§ **Consegna 1**: Secondo il brano sul realismo scientifico, quale oggetto è il più complesso osservabile in natura?
§ **Consegna 2**: Riporta fedelmente la parte del brano sul realismo scientifico che si apre con le parole contenenti "In particolare negli" e si chiude con "quali i risultati?".
§ **Consegna 3**: Prosegui il brano sul realismo scientifico a partire dalla sua ultima frase.

§ **Brano fornito**:
+++
Tale corrente filosofica, nominata “realismo” e comunque distinta da un semplice realismo ingenuo, rappresenta la base metafisica dell'azione scientifica. Una cornice metafisica dunque, rimasta inalterata anche davanti a rompicapo della natura che sembrano mettere in crisi tale assunto - il riferimento scontato è per la fisica del sub nucleare, la meccanica quantistica -, in cui si ammette che esiste, “là fuori”, “una realtà” autonoma, che sussiste in coerenza, a prescindere dalla nostra osservazione, e si estende a comprendere anche il nostro “essere” o, più prosaicamente, di cui siamo parte .
L'atteggiamento dello scienziato contemporaneo non può più prescindere dalla corretta valutazione epistemologica sia del proprio ambito di ricerca che dei limiti intrinseci della stessa rispetto alla realtà in sé. E questo vale in special modo allorquando si cerca di avvicinare i temi inerenti le manifestazioni dell'oggetto più complesso osservabile in natura: il cervello umano.
Da un'esatta collocazione epistemologica di questa stupefacente opera della natura deriva addirittura la corretta consapevolezza del nostro stesso processo d'indagine, aspetto determinante proprio in campi di ricerca in cui convergono non solo interessi scientifici, ma temi filosofici ed esistenziali di ciascun essere umano. A questo argomento afferiscono infatti gli interrogativi più universali dell'uomo: da dove proveniamo? Chi siamo e cosa saremo? Perché esistiamo? Perché tutto questo e non altrimenti? Quali influenze ha sul nostro comportamento e sulla nostra personalità l'ambiente in cui ci formiamo, “sorgiamo” psichicamente, e quali influenze possono esprimere determinate strutture socioculturali sulla nostra stessa consapevolezza?
In particolare negli ultimi decenni, sull'onda lunga di un'impressionante maturità esplicativa, la scienza ha iniziato ad affacciarsi in modo sempre più netto, e sicuramente “ingombrante” per taluni, anche in ambito filosofico. Una “invadenza” che ha inevitabilmente originato un acceso contrasto intellettuale. Il patto sacro tra scienziati e filosofi, implicitamente stipulato agli albori della storia della scienza moderna, sembra sul punto di rompersi. Quali gli scenari, quali i risultati?
Lo scienziato moderno spesso fa proprio un atteggiamento di specializzazione della ricerca che porta ad approfondire progressivamente lo studio di un ambito sempre più ristretto e particolareggiato d'indagine. Se questa specializzazione è l'inevitabile prezzo da pagare per far fronte allo sforzo sempre più esasperato e concentrato della ricerca scientifica, è altrettanto importante sottolineare la continua necessità di condurre dei tentativi di sintesi dello state of art delle diverse discipline.
Nel corso della storia della scienza non sono mancati esempi di studiosi capaci di porre “trasversalmente” inquietanti e pertinenti interrogativi, nonché di fornire perspicaci risposte, o quanto meno di delinearne alcuni fondamentali contenuti, in settori formalmente lontani dai propri.
+++
Record del dataset:
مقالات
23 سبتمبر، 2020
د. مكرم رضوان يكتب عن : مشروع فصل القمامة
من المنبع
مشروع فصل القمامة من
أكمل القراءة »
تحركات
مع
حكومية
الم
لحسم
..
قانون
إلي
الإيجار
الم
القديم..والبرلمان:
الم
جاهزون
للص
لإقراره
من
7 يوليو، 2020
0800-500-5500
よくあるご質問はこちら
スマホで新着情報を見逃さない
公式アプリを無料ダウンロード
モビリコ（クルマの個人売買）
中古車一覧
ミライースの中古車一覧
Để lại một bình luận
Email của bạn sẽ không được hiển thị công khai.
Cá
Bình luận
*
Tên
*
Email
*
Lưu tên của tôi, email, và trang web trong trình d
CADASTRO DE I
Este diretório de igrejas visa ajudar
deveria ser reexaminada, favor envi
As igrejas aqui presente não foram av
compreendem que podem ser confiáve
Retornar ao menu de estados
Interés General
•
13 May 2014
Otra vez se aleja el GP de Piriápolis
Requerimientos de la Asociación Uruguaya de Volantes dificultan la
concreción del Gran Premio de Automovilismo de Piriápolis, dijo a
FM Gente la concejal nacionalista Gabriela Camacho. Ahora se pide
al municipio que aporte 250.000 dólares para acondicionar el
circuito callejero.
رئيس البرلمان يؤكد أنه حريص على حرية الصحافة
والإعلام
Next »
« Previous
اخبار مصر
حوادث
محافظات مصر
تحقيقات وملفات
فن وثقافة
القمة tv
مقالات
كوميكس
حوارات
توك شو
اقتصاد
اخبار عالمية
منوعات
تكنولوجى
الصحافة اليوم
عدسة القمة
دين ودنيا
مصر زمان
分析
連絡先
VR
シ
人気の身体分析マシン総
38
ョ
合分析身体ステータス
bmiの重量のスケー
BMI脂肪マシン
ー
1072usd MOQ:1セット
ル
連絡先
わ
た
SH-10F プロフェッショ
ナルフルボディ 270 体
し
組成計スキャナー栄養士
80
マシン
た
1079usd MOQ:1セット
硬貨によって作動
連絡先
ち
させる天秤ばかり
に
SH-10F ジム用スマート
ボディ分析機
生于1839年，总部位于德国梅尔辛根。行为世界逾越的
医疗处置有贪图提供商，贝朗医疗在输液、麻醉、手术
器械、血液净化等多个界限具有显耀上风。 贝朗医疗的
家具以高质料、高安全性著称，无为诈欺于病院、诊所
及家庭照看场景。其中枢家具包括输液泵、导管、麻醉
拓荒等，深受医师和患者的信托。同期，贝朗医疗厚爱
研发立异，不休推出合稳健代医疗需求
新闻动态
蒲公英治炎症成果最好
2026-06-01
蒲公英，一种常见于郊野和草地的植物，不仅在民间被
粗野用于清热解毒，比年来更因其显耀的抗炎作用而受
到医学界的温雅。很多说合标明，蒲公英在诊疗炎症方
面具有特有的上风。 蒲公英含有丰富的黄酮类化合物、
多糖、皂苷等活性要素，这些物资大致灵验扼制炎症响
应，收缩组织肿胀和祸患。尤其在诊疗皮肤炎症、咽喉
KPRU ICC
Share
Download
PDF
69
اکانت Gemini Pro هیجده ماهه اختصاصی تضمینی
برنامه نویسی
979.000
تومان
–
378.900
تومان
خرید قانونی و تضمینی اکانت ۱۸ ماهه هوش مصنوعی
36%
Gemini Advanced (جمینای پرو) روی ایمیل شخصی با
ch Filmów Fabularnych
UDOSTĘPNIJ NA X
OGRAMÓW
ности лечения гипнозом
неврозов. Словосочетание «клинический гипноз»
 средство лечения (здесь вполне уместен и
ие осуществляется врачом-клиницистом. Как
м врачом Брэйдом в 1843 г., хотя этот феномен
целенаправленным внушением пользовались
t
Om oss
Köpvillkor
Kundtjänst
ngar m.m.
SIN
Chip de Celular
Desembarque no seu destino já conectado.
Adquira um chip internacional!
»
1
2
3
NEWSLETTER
+++
§ **Risposta attesa 1**: Il cervello umano.

§ **Risposta attesa 2**:
In particolare negli ultimi decenni, sull'onda lunga di un'impressionante maturità esplicativa, la scienza ha iniziato ad affacciarsi in modo sempre più netto, e sicuramente “ingombrante” per taluni, anche in ambito filosofico. Una “invadenza” che ha inevitabilmente originato un acceso contrasto intellettuale. Il patto sacro tra scienziati e filosofi, implicitamente stipulato agli albori della storia della scienza moderna, sembra sul punto di rompersi. Quali gli scenari, quali i risultati?

§ **Risposta attesa 3**:
Pensiamo ad esempio a Schrödinger ed alla sua intuizione, pertinente nel campo della biologia, sull'esistenza del DNA, che il grande fisico ipotizzò nel suo autorevole What Is life? (1) ricorrendo all'immagine dei cristalli aperiodici, o alla valenza filosofica della teoria evoluzionistica della conoscenza sviluppata, tra gli altri, dall'etologo Lorenz e da questi esplicitata esaurientemente in L'altra faccia dello specchio (2) .
Quest'istanza risulta quanto mai “necessaria” nell'ambito delle scienze dell'uomo. In questo campo infatti è oramai incalzante l'esigenza di un approccio olistico, di una forma mentis inedita, criticamente aperta verso una padronanza efficace di contesti, linguaggi, tecniche e strumenti di lavoro molto diversi tra di loro.
Cogliere le connessioni ed i vincoli esistenti tra aspetti disciplinari reciprocamente lontani, trarre correlazioni tra discipline apparentemente divise da ampi iati, ad esempio tra fisica quantistica, teoria dei sistemi e scienze umane, costituisce un risultato di ricerca significativo, che nulla ha da temere rispetto a classici studi in campi specifici delle scienze umane, come la psicologia, la neurologia, l'etnopsichiatria, la sociologia. Questi obiettivi trasversali possono essere conseguiti solo tirando le fila di un'estesa indagine, purtroppo non onnicomprensiva data l'ampiezza del dispiegarsi delle varie discipline, su cui dinanzi ad un'inevitabile despecializzazione si possa far affidamento quale adeguato contraltare all'ampiezza di un'analisi “meta-disciplinare”.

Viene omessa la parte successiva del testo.